Everything from the line with "line: (1757, 923) -> (1221, 707), added" to the end of the data below must be returned exactly as it is, and nothing besides.

__________

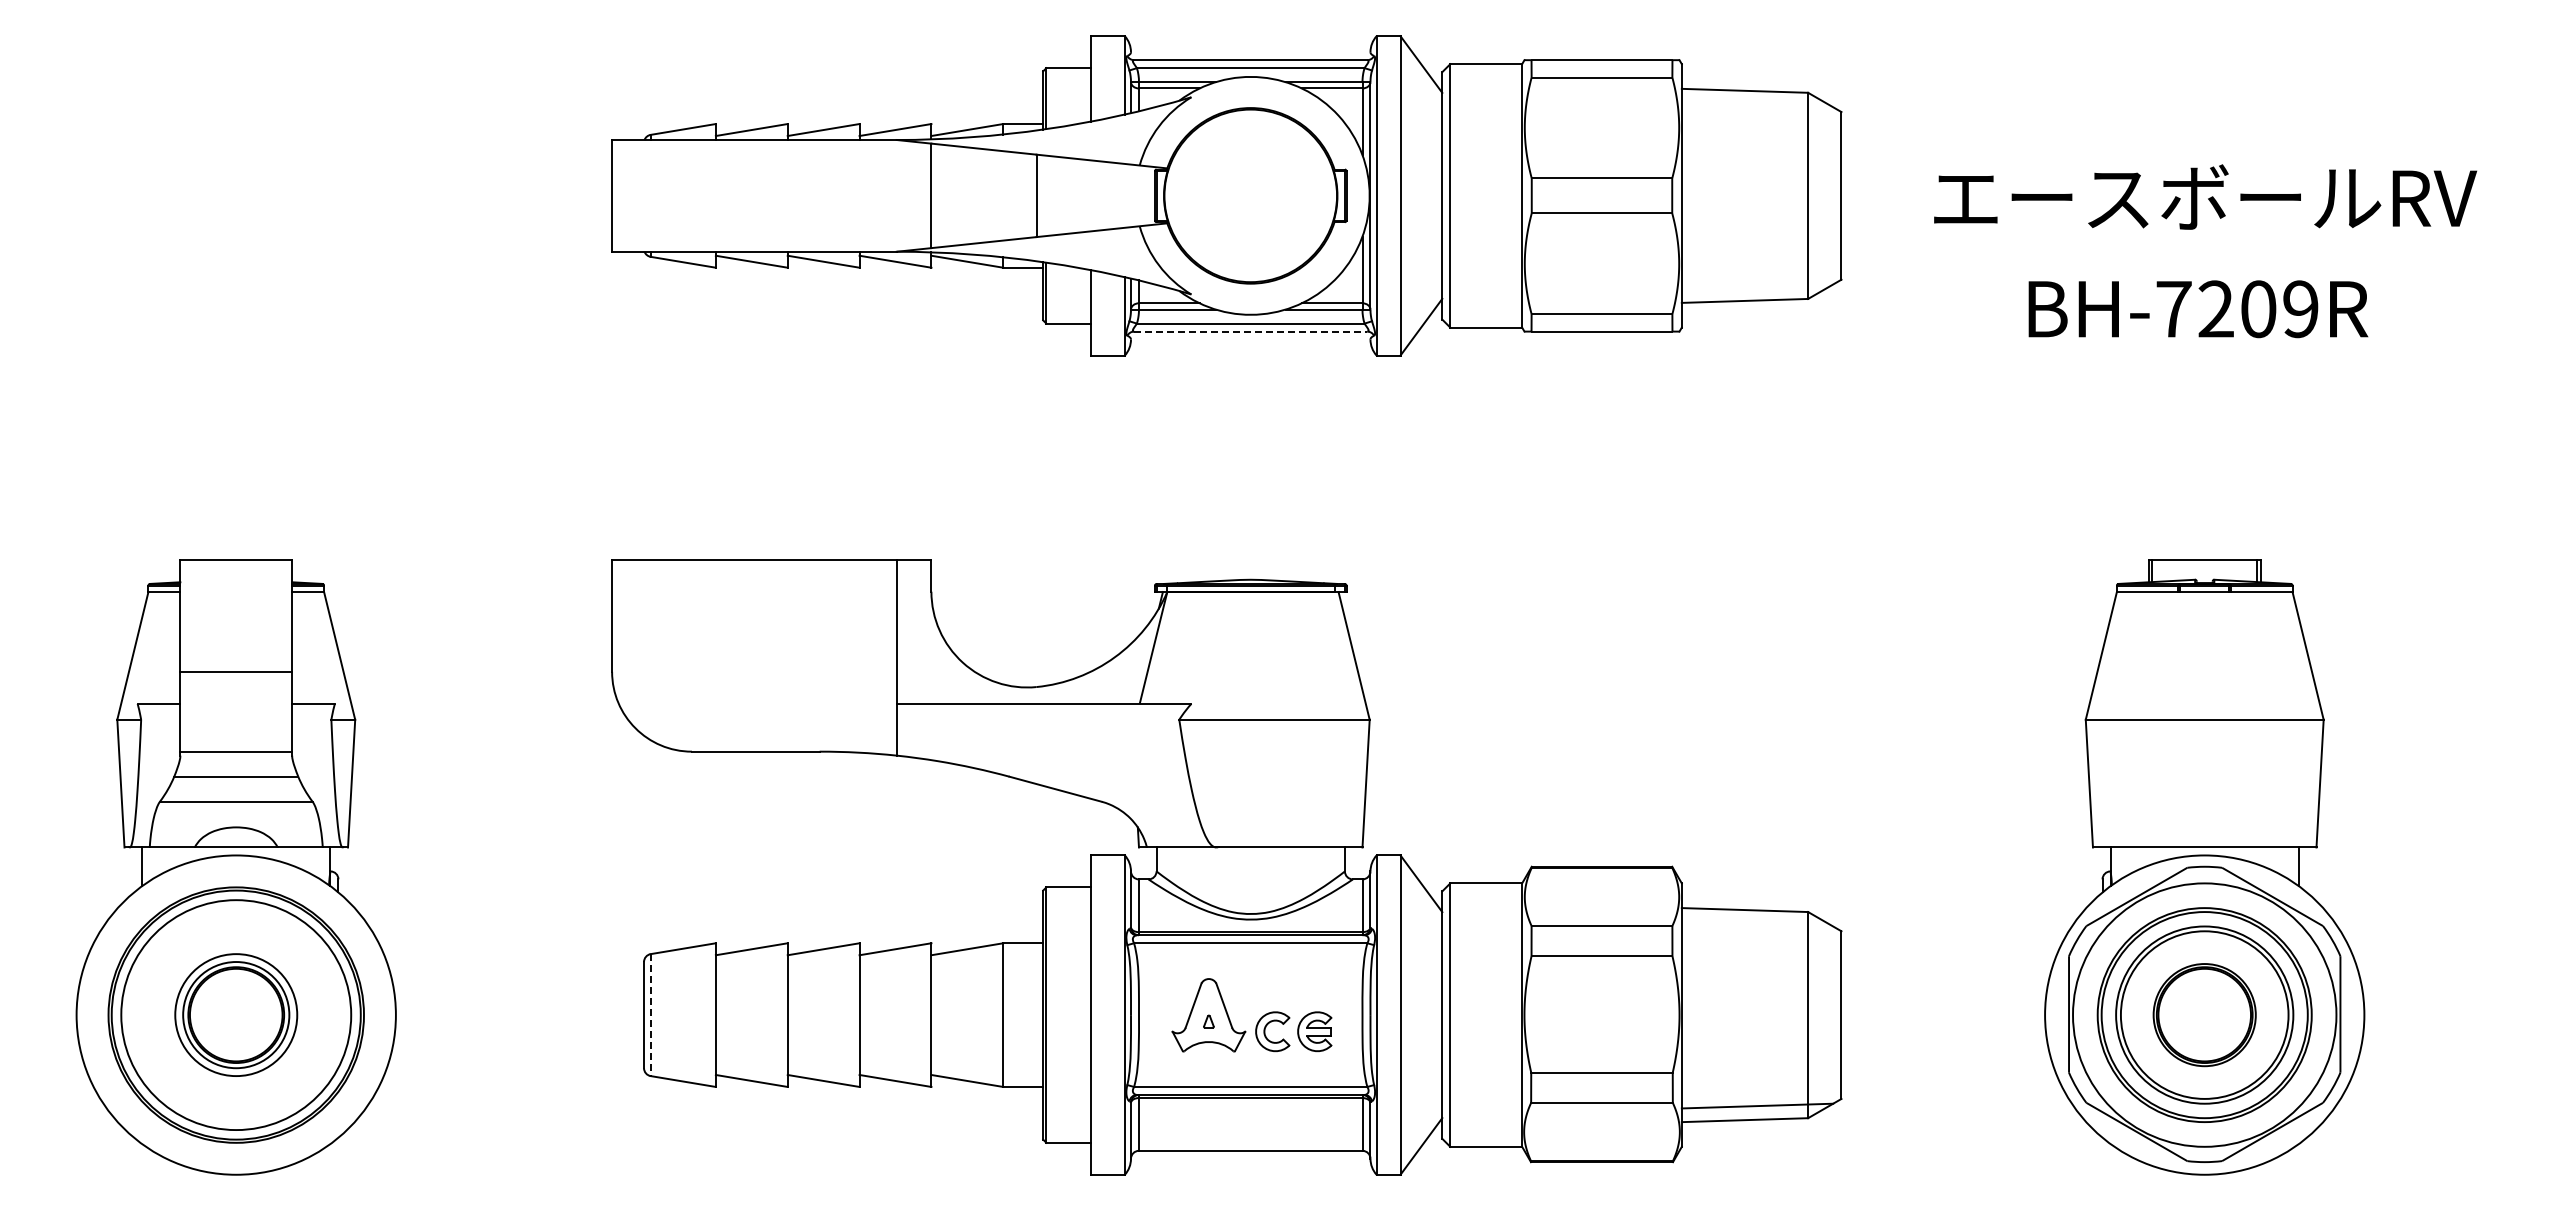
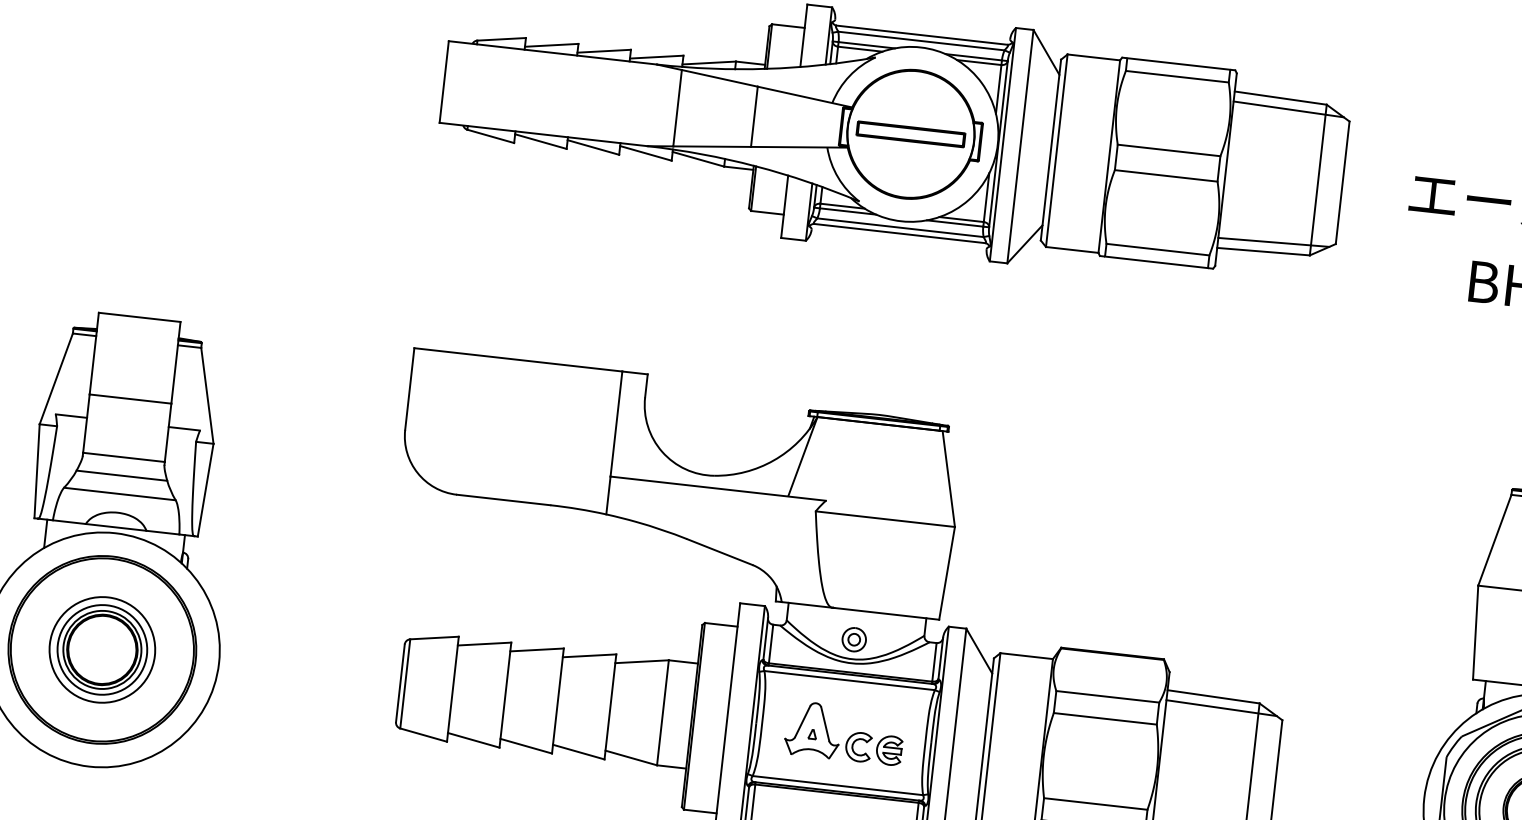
line: (1757, 104) -> (1288, 109), added
part: (1250, 195) -> (910, 134), added
line: (1757, 286) -> (1273, 242), added
line: (1250, 331) -> (899, 233), dashed -> solid
part: (1250, 887) -> (854, 639), added
line: (1757, 923) -> (1221, 707), added
circle: (236, 1014) -> (102, 649), size x0.62
line: (650, 1015) -> (405, 684), dashed -> solid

__________

# Solution to this exercise
line: (1757, 923) -> (1221, 707), added
circle: (236, 1014) -> (102, 649), size x0.62
line: (650, 1015) -> (405, 684), dashed -> solid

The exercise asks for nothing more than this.